** Opening Quoted passage block **
That is very much my feeling about agencies here from my experience on the committee. Professor Stone further said:

… I approached my responsibilities as a member of the Review Group with great skepticism about the NSA. I am a long-time civil libertarian, a member of the National Advisory Council of the ACLU … I was skeptical … I came away from my work on the Review Group with a view of the NSA that I found quite surprising. Not only did I find that the NSA had helped to thwart numerous terrorist plots against the United States … since 9/11, but I also found that it is an organization that operates with a high degree of integrity and a deep commitment to the rule of law.

That is exactly my impression of the agencies working here.

Prior to the creation of the review group, there was a case brought by the American Civil Liberties Union against the NSA on the collection of telephony metadata. District Judge William Pauley's judgments are very interesting. He said:

There is no evidence that the Government has used any of the bulk telephony metadata it collected for any purpose other than investigating and disrupting terrorist attacks. While there have been unintentional violations of guidelines, those appear to stem from human error and the incredibly complex computer programs that support this vital tool. And once detected, these violations were self-reported and stopped. The bulk telephony metadata collection program is subject to executive and congressional oversight, as well as continual monitoring by a dedicated group of judges who sit on the Foreign Intelligence Surveillance Court.

Pauley cited the NSA's inability to connect the telephone dots ahead of the September 11 terrorist attacks. He wrote:

[Al-Qaeda's plot] succeeded because conventional intelligence gathering could not detect diffuse filaments connecting al-Qaeda.

No doubt, the bulk telephony metadata collection program vacuums up information about virtually every telephone call to, from, or within the United States … That is by design, as it allows the NSA to detect relationships so attenuated and ephemeral they would otherwise escape notice. As the September 11th attacks demonstrate, the cost of missing such a thread can be horrific.

That is exactly what the pattern is here in Australia. The most important liberal voice in this debate of security versus privacy since the Snowden revelations is President Obama. Obama, of course, is a former civil rights attorney and lecturer in constitutional law. He says he has 'maintained a healthy scepticism towards our surveillance programs after becoming president'. Following the findings of the review group, he said:

Nothing in that initial review … and nothing that I have learned since, indicated that our intelligence community has sought to violate the law or is cavalier about the civil liberties of their fellow citizens ... To the contrary, in an extraordinarily difficult job ... the men and women of the … community ... consistently follow protocols designed to protect the privacy of ordinary people. They're not abusing authorities in order to listen to your private phone calls or read your emails.

Unfortunately, in Australia various assorted critics and occasional wild-eyed journalists have been the shrillest voices in this debate.

There is a need for public officials to explain to the public when undertaking events like the G20 in Brisbane how a democratic society can balance security and civil liberty. When the former government was examining the balance between security and liberty in relation to advances in electronic communication, I was a strong advocate of data-breach legislation that would give citizens the right to individually take legal action against government and more likely commercial organisations that accessed an individual's private data or, in the case of state interception, without judicial authorisation. The issue of commercial exploitation of people's data is something that is, in my view, the main game rather than any claims that there are any Australian state authorities that are abusing their powers.
** Closing Quoted passage block **
** Opening Data supplied block **
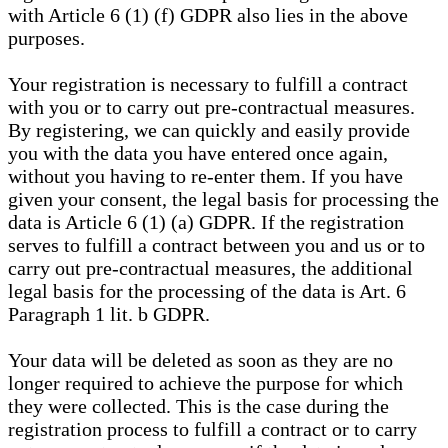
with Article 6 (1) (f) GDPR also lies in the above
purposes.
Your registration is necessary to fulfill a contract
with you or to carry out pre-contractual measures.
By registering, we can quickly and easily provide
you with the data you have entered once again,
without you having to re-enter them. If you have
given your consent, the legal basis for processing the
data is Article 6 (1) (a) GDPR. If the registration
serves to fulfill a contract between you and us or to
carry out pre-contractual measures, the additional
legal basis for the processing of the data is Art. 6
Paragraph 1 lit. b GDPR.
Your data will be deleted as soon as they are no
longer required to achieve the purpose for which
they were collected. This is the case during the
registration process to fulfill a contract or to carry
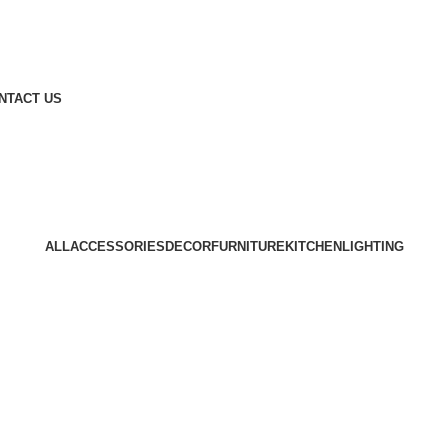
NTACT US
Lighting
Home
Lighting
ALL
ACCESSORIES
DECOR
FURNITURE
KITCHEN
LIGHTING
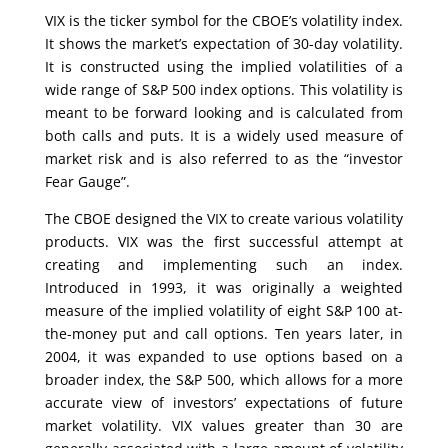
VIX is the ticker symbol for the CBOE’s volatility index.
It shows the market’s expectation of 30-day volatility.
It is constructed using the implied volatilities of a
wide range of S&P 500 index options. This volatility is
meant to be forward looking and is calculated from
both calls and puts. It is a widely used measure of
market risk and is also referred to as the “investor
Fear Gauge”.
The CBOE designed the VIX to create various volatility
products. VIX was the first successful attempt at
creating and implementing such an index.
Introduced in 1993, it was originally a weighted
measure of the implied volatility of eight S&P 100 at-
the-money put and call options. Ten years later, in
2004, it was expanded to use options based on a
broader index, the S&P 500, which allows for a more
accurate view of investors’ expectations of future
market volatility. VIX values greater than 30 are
** Closing Data supplied block **
** Opening Data supplied block **
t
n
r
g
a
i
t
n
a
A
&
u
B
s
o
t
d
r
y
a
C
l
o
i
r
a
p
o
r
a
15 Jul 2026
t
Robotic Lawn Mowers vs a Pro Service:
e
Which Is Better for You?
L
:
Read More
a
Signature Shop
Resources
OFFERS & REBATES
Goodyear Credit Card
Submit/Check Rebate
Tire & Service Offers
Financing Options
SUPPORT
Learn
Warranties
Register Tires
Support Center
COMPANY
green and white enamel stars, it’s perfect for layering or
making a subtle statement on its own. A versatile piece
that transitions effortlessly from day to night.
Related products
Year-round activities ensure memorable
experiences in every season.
** Closing Data supplied block **
• Task set:
a: Condense the paragraph of the surveillance passage beginning "There is a need for public officials" into a short bulleted list, keeping its main facts.
b: Please carry on the surveillance passage from the point where it stops.
The records have no connection to the surveillance passage.

• Results:
a:
- Public officials need to explain to the public, when undertaking events like the G20 in Brisbane, how a democratic society can balance security and civil liberty.
- When the former government examined that balance in relation to advances in electronic communication, the speaker strongly advocated data-breach legislation.
- That legislation would have let citizens individually take legal action against government, and more likely commercial organisations, that accessed their private data, or, in the case of state interception, did so without judicial authorization.
- In the speaker's view, commercial exploitation of people's data is the main game, rather than any claims that Australian state authorities are abusing their powers.

b:
Every day there are reports of Australian passport holders leaving to fight for jihadi or Hezbollah terrorists in Syria. We need to continue with the existing strict safeguards to allow our security services to access metadata so these individuals can continue to be monitored and their attacks prevented.

In conclusion, in special circumstances such as during the G20 conference, special measures are needed. But to maintain the security of our nation now and into the future, our security services need regulated surveillance powers. The NSA and its Australian equivalent, the ASD, does massive work for the common good. As The Financial Review editorial noted last Friday:

These agencies follow the rule of law, which means we do not have to choose between our security and our liberty. And if some accuse the US of hypocrisy by using the same snooping tactics as China, then well, since when did we object to democracies defending themselves against dictatorships? Edward Snowden and Julian Assange portray themselves as warriors defending the Internet realm of pure freedom. Instead they are dupes that have left us more exposed to a dark online world used by terrorists, dictators, warped loners, and criminal gangs who are far more likely to steal your personal data than any government agency.

It is not fair for political leadership to leave civil servants to defend their responsible actions conducted under the rule of law. It is up to us political leaders to state what these people are doing with our information and the experts doing the monitoring that they are working within the rule of rule, and that we keep a keen eye on these kinds of things via systems we have created such as the independent Inspector-General of Security and Intelligence. But if Australians are going to have this enviable record that I talked about of not having a successful terrorist attack on mainland Australia since September 11, we need to continue to keep this balanced approach that we have at the moment and not fall prey to some of the hysterical writings of Mr Snowden, Mr Assange and some of the 'Snowdenistas' who write for the Australian media.